• _Verilen Metin_
Suriye, Irak, Bahreyn ve Yemen’deki insanların suçu!

Ct, 04/03/2017 - 16:36

Suriye, Irak, Bahreyn ve Yemen’deki insanların suçu!

Recep ayının 27’si, Resul-i Ekrem’e ilk vahyin idiği gündür. Bu büyük bayram münasebetiyle başta zamanın imamı İmam Mehdi’ye, Onun hak naibi İmam Seyyid Ali Hamaney’e, Peygamberin yolunda yürüyen müslümanlara ve hak ve hakikat arayışında olan bütün insanlara tebriklerimizi sunuyor.

İslam’da son derece önem arzeden hadiselerin başında gelen, ve hak yolunda bütün değişimlerin ana kaynağı olan böylesi güzel bir günün, İslam aleminde şenlik ve bayram havası içinde kutlanması gereken bir gündür aslında. Ancak ne yazık ki, zalimler bütün İslam beldelerini kan gölüne çevirmekle, müslümanlara sevinç ve bayram havasını zehir etmişlerdir.

Hz. Muhammed'in (s.a.a) bi’setinden daha önemli bir hadise olmamıştır, çünkü kainatın yaratılış sebebi olan Hz Muhammed'den (s.a.a) daha büyük ve azametli bir varlık yaratılmamıştır.

Biset'in asıl hedefi insanları fıtratlarında var olan tevhid dini ile tanıştırmaktır. İnsanları sadece ve sadece Allahu Teala’ya kul kılıp, insanı diğer insan ve şeylerin esaretinden kurtarıp, gerçek anlamda özgür kılmaktır.

Tevhid, insanların dünyada ve ahirette saadete ulaşmalarında kılavuzluk eden bir yaşam tarzıdır.

Resuli Ekrem’in (s.a.a) Biset'inin hedefi, insanlara zulmü ortadan kaldırmanın yollarını öğretmek, kudret ve güç sahibi zalimler karşısında nasıl mücadele edileceğini göstermektir.

İzzeti bir şekilde yaşamak, zulme hiçbir zaman boyun eğmemek Resulullah’ın (s.a.a) bütün insanlığa sunduğu mesajdır.

Bisetin hedefi, insan ahlakının olgunlaştırması, nefislerin terbiye edilmesi, insanı  tüm nefsani karanlıklardan kurtarmasıdır. Karanlıkları yok edip onun yerine nur ve aydınlığı, cehaletin kötü ve vahşi yüzünün yerine ilim ve adaleti sunmaktır.

• _Yapılacak İş_
Bi'set konulu yukarıdaki metnin başlığında adı geçen ülkelerin tamamını sıralayınız.

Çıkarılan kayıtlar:

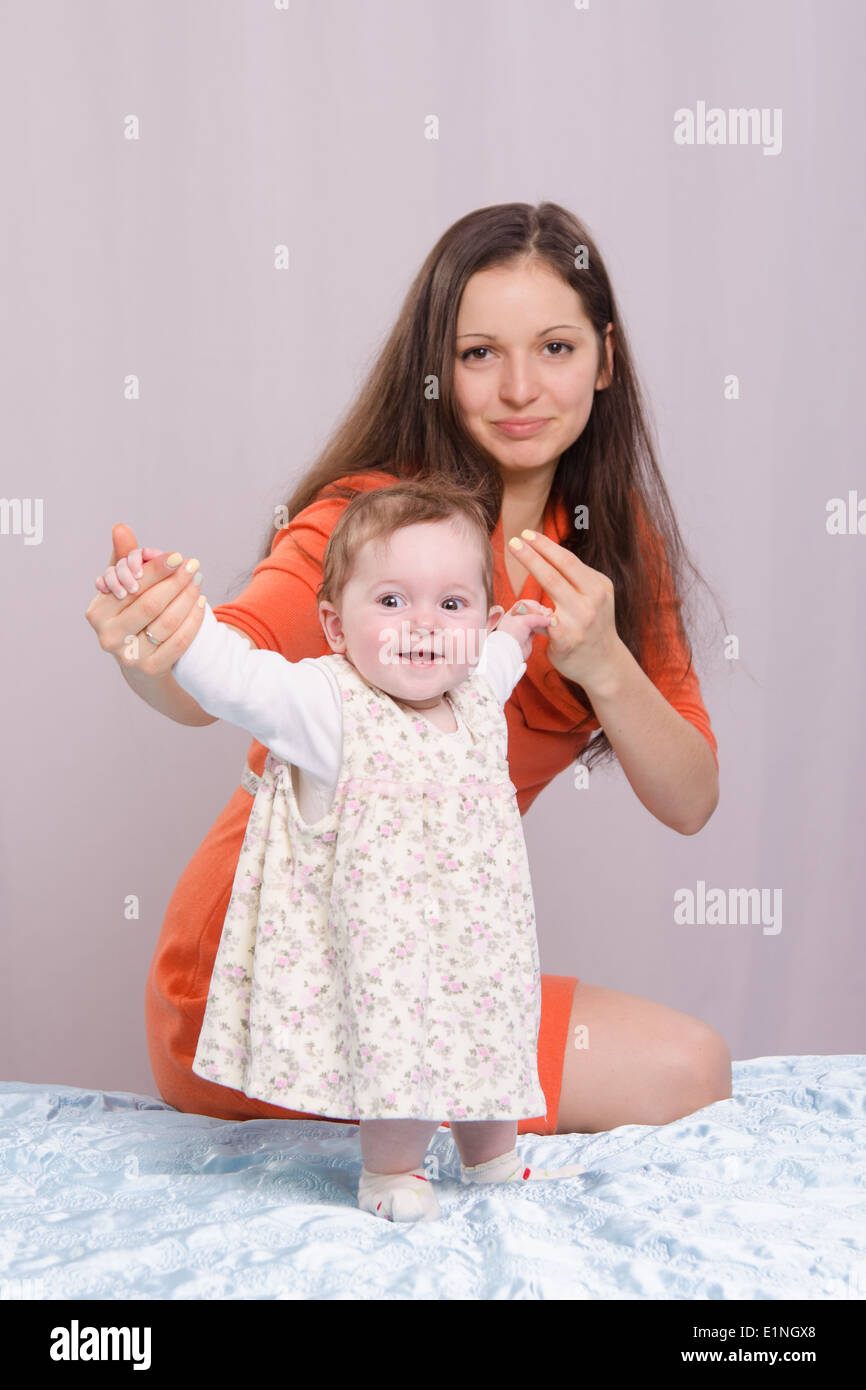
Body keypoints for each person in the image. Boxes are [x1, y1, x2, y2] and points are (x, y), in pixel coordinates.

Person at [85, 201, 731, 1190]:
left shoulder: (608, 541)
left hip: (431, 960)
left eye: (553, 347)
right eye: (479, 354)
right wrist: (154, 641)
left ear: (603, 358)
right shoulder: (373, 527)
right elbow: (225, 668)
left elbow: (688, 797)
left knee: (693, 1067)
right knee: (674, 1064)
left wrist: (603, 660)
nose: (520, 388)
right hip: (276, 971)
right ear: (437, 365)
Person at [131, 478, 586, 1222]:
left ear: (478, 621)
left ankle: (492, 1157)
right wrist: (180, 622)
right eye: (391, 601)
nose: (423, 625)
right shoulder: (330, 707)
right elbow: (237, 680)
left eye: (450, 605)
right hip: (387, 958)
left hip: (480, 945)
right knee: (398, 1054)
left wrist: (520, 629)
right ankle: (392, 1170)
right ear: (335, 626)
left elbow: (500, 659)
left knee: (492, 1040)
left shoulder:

• _Görevin Cevabı_
Suriye, Irak, Bahreyn, Yemen